Et puis (je sais, c’est bête) mais j’ai du mal avec l’image 100% féminine. En tant que testeur mec, je peux pas vraiment le porter sur moi en vrai. J’ai dû le faire tester à ma copine et des amies. Pas mixte du tout, celui-là.
Rapport Qualité-Prix
Compté entre 90 et 110€ selon les formats et les promo. Pour un designer, c’est dans la moyenne haute.
Est-ce que ça les vaut ? Bah… disons que vous payez pour l’originalité. Si vous cherchez juste un floral-fruité classique, y’a moins cher. Si vous voulez ce côté tropical-monoï avec de la tenue, là oui, ça se justifie.
Perso, j’aurais aimé 20€ de moins. À 70-80€, ce serait un excellent rapport qualité-prix. Là, c’est correct sans être une affaire.

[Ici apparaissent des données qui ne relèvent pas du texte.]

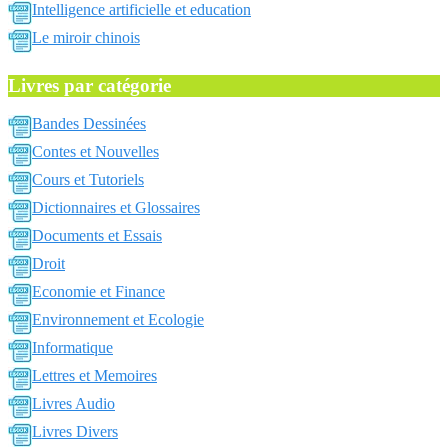
Intelligence artificielle et education
Le miroir chinois
Livres par catégorie
Bandes Dessinées
Contes et Nouvelles
Cours et Tutoriels
Dictionnaires et Glossaires
Documents et Essais
Droit
Economie et Finance
Environnement et Ecologie
Informatique
Lettres et Memoires
Livres Audio
Livres Divers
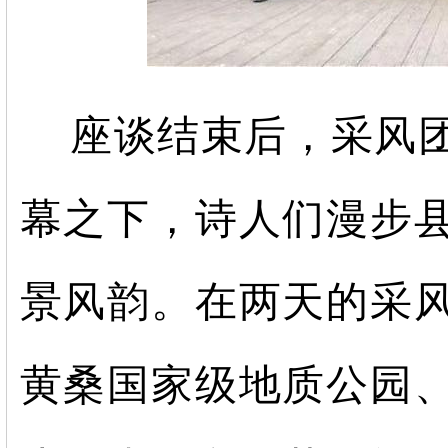
座谈结束后，采风
幕之下，诗人们漫步
景风韵。在两天的采
黄桑国家级地质公园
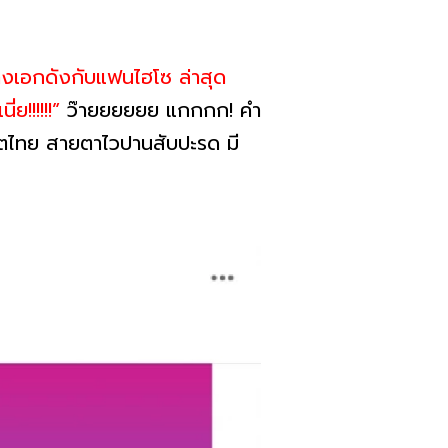
งเอกดังกับแฟนไฮโซ ล่าสุด
ย!!!!!!”
ว๊ายยยยยย แกกกก! คำ
เน็ตไทย สายตาไวปานสับปะรด มี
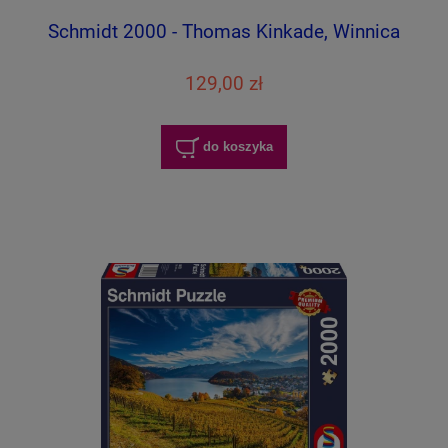
Schmidt 2000 - Thomas Kinkade, Winnica
129,00 zł
do koszyka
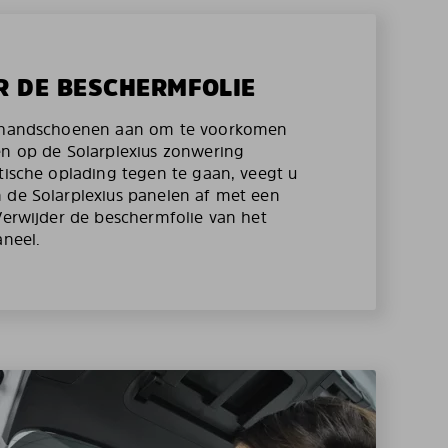
R DE BESCHERMFOLIE
e handschoenen aan om te voorkomen
en op de Solarplexius zonwering
atische oplading tegen te gaan, veegt u
 de Solarplexius panelen af met een
 Verwijder de beschermfolie van het
aneel.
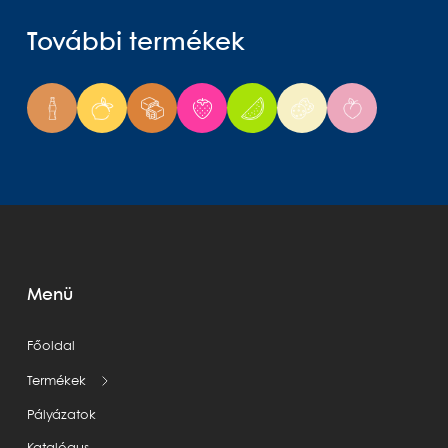
További termékek
Menü
Főoldal
Termékek
Pályázatok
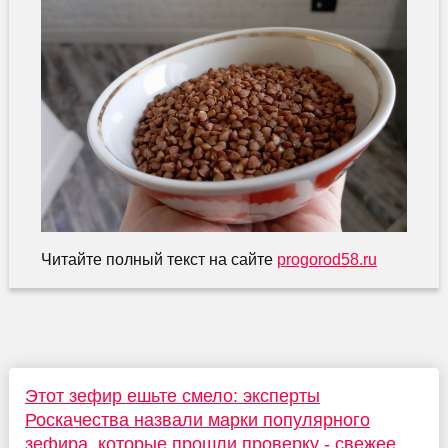
Читайте полный текст на сайте
progorod58.ru
Этот зефир ешьте смело: эксперты
Роскачества назвали марки популярного
зефира, которые прошли проверку - свежее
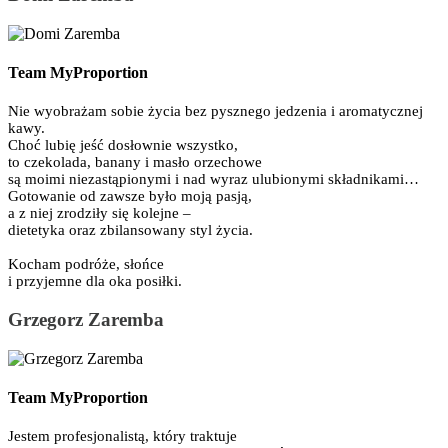
Team MyProportion
Nie wyobrażam sobie życia bez pysznego jedzenia i aromatycznej
kawy.
Choć lubię jeść dosłownie wszystko,
to czekolada, banany i masło orzechowe
są moimi niezastąpionymi i nad wyraz ulubionymi składnikami…
Gotowanie od zawsze było moją pasją,
a z niej zrodziły się kolejne –
dietetyka oraz zbilansowany styl życia.
Kocham podróże, słońce
i przyjemne dla oka posiłki.
Grzegorz Zaremba
Team MyProportion
Jestem profesjonalistą, który traktuje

Attention au pricing en parfumerie vs online. J’ai vu des écarts de 25€ pour le même 80ml. Checquez les sites avant.
Pour Qui ? Pour Quand ?
Clairement pour les femmes qui assument. Celles qui aiment être remarquées. Pas un parfum discret de bureau (sauf si vous bossez en terrasse).
Idéal pour :
- Vacances à la mer
- Soirées d’été en rooftop
- Festivals, concerts outdoor
- Brunch du dimanche au soleil
À éviter pour :
- Entretiens pro
- Contextes formels
- Automne/hiver (vraiment)
- Si vous aimez la discrétion
Mon Verdict Cash
Olympea Elixir, c’est un parfum de niche déguisé en designer. Original, bien fait techniquement, mais hyper clivant.
Les 30 premières minutes m’ont presque fait abandonner. Puis le jasmin et le monoï m’ont rattrapé. Au final ? Un bon parfum d’été pour celles qui cherchent autre chose que les sempiternels floraux aquatiques.
Mais faut aimer le fruité très présent. Et accepter la saisonnalité. C’est pas un all-year.
Ma note : 7/10
Points forts : Originalité, jasmin de qualité, monoï rare dans ce segment
Points faibles : Ananas trop présent au début, saisonnalité limitée, prix un peu tendu
Je l’achèterais ? En 50ml pour l’été, oui. En 80ml comme parfum principal ? Non. Trop spécifique.
Tout le monde va aimer ? Certainement pas. Celles qui vont aimer risquent de devenir accros ? Probablement. C’est ça aussi, les parfums à caractère.